----- Dataset records -----

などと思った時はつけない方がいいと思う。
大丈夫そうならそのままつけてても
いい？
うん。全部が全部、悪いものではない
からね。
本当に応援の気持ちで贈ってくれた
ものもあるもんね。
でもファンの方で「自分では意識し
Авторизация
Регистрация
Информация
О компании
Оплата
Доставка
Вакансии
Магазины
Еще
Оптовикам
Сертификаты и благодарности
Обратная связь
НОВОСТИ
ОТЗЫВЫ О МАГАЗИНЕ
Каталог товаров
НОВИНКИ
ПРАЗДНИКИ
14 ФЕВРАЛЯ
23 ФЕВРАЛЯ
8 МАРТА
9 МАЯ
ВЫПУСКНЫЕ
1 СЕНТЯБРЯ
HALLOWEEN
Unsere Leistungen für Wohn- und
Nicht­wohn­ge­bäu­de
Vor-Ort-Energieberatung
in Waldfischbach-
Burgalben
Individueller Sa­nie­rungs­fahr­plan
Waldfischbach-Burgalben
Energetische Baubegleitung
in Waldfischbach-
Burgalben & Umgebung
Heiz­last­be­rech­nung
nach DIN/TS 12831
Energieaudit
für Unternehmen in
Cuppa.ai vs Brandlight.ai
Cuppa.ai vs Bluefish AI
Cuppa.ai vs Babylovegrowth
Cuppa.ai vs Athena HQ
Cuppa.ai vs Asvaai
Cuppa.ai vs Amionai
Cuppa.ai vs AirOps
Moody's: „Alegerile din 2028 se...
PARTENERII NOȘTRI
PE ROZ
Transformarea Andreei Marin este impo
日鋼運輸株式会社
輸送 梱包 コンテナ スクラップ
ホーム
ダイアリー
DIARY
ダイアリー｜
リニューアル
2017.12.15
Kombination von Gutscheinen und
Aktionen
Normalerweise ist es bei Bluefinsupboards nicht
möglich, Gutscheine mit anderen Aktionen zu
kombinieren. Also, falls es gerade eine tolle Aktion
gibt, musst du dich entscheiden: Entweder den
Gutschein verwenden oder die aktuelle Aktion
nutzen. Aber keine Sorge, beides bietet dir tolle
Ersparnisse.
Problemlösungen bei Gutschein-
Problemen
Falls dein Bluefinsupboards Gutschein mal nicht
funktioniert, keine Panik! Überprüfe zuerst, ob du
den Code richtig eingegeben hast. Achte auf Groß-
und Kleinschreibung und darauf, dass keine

-----

▸ **Assignment**: Copy every line of the listing above word for word, in the same order.

▸ **Reply**:
などと思った時はつけない方がいいと思う。
大丈夫そうならそのままつけてても
いい？
うん。全部が全部、悪いものではない
からね。
本当に応援の気持ちで贈ってくれた
ものもあるもんね。
でもファンの方で「自分では意識し
Авторизация
Регистрация
Информация
О компании
Оплата
Доставка
Вакансии
Магазины
Еще
Оптовикам
Сертификаты и благодарности
Обратная связь
НОВОСТИ
ОТЗЫВЫ О МАГАЗИНЕ
Каталог товаров
НОВИНКИ
ПРАЗДНИКИ
14 ФЕВРАЛЯ
23 ФЕВРАЛЯ
8 МАРТА
9 МАЯ
ВЫПУСКНЫЕ
1 СЕНТЯБРЯ
HALLOWEEN
Unsere Leistungen für Wohn- und
Nicht­wohn­ge­bäu­de
Vor-Ort-Energieberatung
in Waldfischbach-
Burgalben
Individueller Sa­nie­rungs­fahr­plan
Waldfischbach-Burgalben
Energetische Baubegleitung
in Waldfischbach-
Burgalben & Umgebung
Heiz­last­be­rech­nung
nach DIN/TS 12831
Energieaudit
für Unternehmen in
Cuppa.ai vs Brandlight.ai
Cuppa.ai vs Bluefish AI
Cuppa.ai vs Babylovegrowth
Cuppa.ai vs Athena HQ
Cuppa.ai vs Asvaai
Cuppa.ai vs Amionai
Cuppa.ai vs AirOps
Moody's: „Alegerile din 2028 se...
PARTENERII NOȘTRI
PE ROZ
Transformarea Andreei Marin este impo
日鋼運輸株式会社
輸送 梱包 コンテナ スクラップ
ホーム
ダイアリー
DIARY
ダイアリー｜
リニューアル
2017.12.15
Kombination von Gutscheinen und
Aktionen
Normalerweise ist es bei Bluefinsupboards nicht
möglich, Gutscheine mit anderen Aktionen zu
kombinieren. Also, falls es gerade eine tolle Aktion
gibt, musst du dich entscheiden: Entweder den
Gutschein verwenden oder die aktuelle Aktion
nutzen. Aber keine Sorge, beides bietet dir tolle
Ersparnisse.
Problemlösungen bei Gutschein-
Problemen
Falls dein Bluefinsupboards Gutschein mal nicht
funktioniert, keine Panik! Überprüfe zuerst, ob du
den Code richtig eingegeben hast. Achte auf Groß-
und Kleinschreibung und darauf, dass keine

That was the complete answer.